“HABITARE” OR A HOME WITHOUT A HOUSE “Habitare”, to inhabit, from the Latin for “to occupy a place”, to live in it. Architecture is capable of summoning a house simply by outlining spaces, shaping their limits with countless resources and nuances. The architecture, the result of how houses are formed, depends on these limits and their formal and material complexity. And yet, a house isn’t by default necessarily a home.
A home is a dwelling with the addition of the formal humanization that results from living in it, from adding in the objects and furniture possessed by the people who live in it, their belongings, their souls. It is the inhabitants, connected anthropologically to the hearth and the family living their lives around it, who are responsible for creating a home. The furniture comprises the objects that faithfully and silently accompany the life of an individual, a family, multiple generations. People pass on and the furniture remains: as a memory, as a witness, to evoke those who are no longer with us, sometimes to reveal their secrets.
Urban forms and architecture, like people, also pass on, change, transform, or even disappear. On a plot where various homes once shared a building, a vacant lot appears.

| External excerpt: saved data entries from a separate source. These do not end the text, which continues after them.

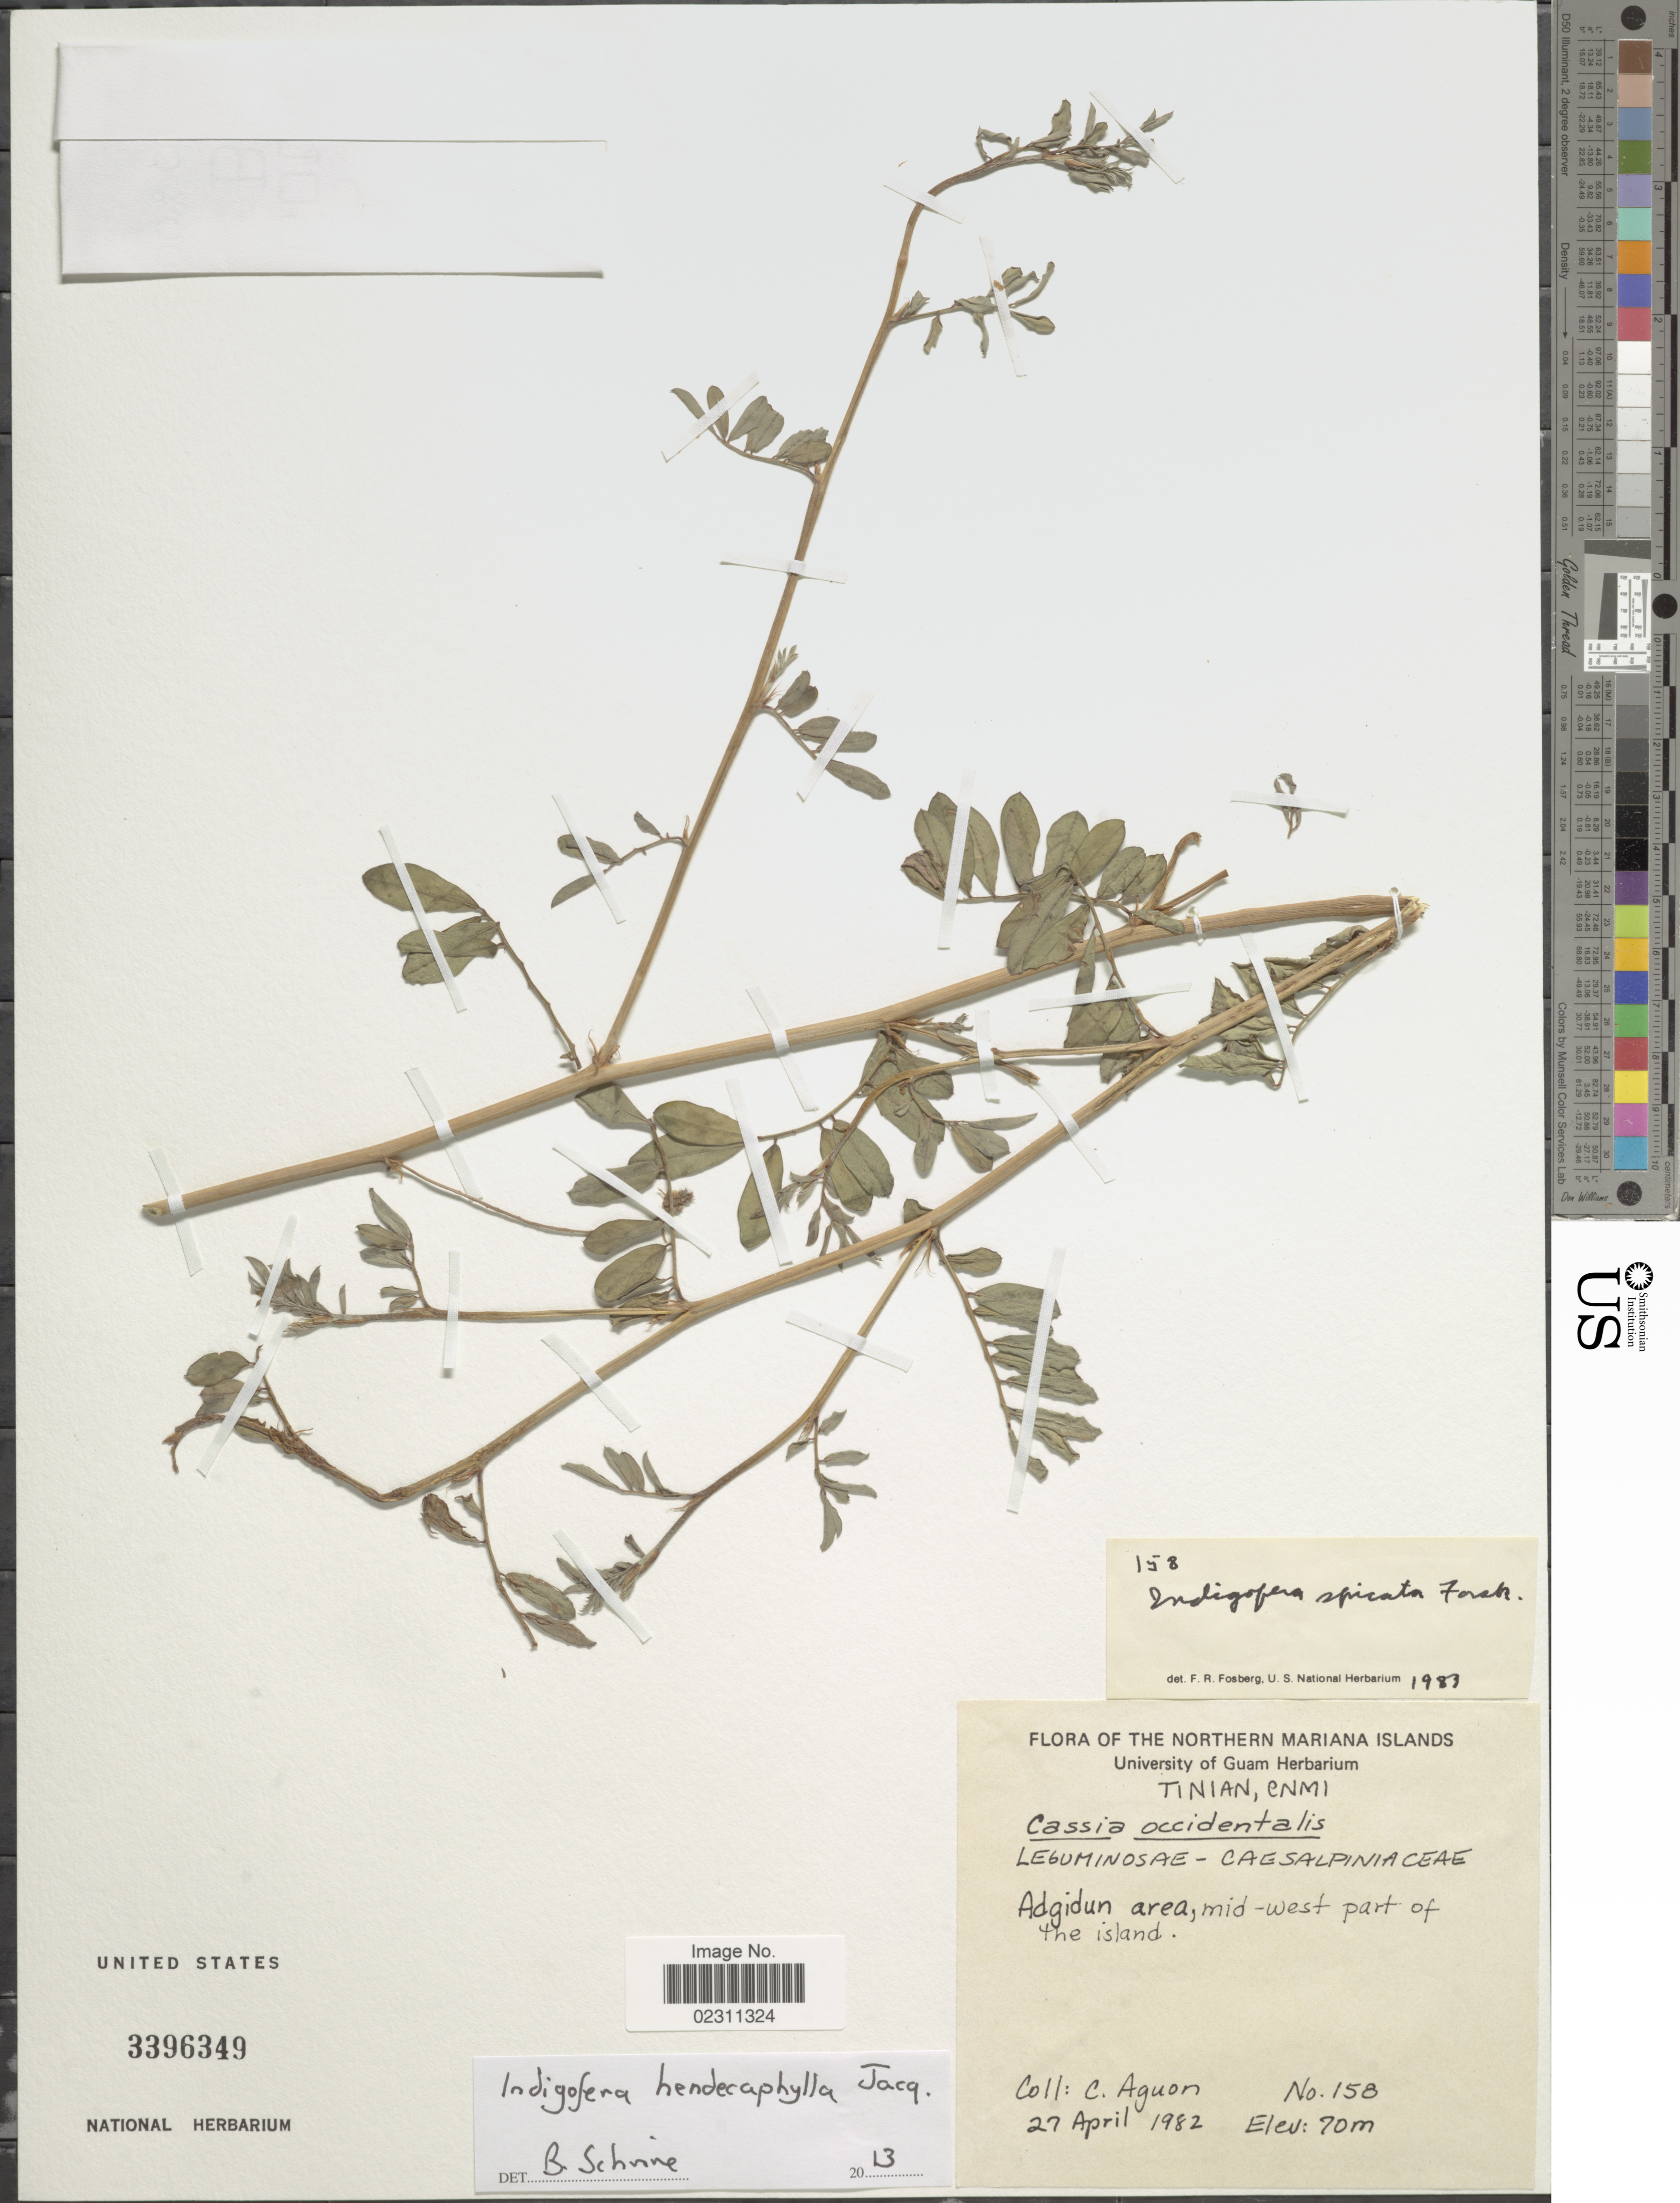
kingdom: Plantae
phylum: Tracheophyta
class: Magnoliopsida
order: Fabales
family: Fabaceae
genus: Indigofera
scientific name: Indigofera hendecaphylla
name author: Jacq.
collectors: C. Aguon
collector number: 158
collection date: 1982-04-27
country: Northern Mariana Islands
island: Tinian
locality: Tinian, CNMI. Adgidun area, mid-west part of the island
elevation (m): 70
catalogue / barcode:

Now, there is no longer a house here, just a structure that, arduously, like under a yoke, holds up the neighboring house, which can’t stand on its own.
A structure that acts as a crutch, that isn’t a house but reminds us, formally, with its metallic lines, that there might once have been a soul there, there was life there. Furnishing urban voids, rekindling the souls of former homes, without the limits or physical supports of a house and without its inhabitants. “Habitare” or a home without a house.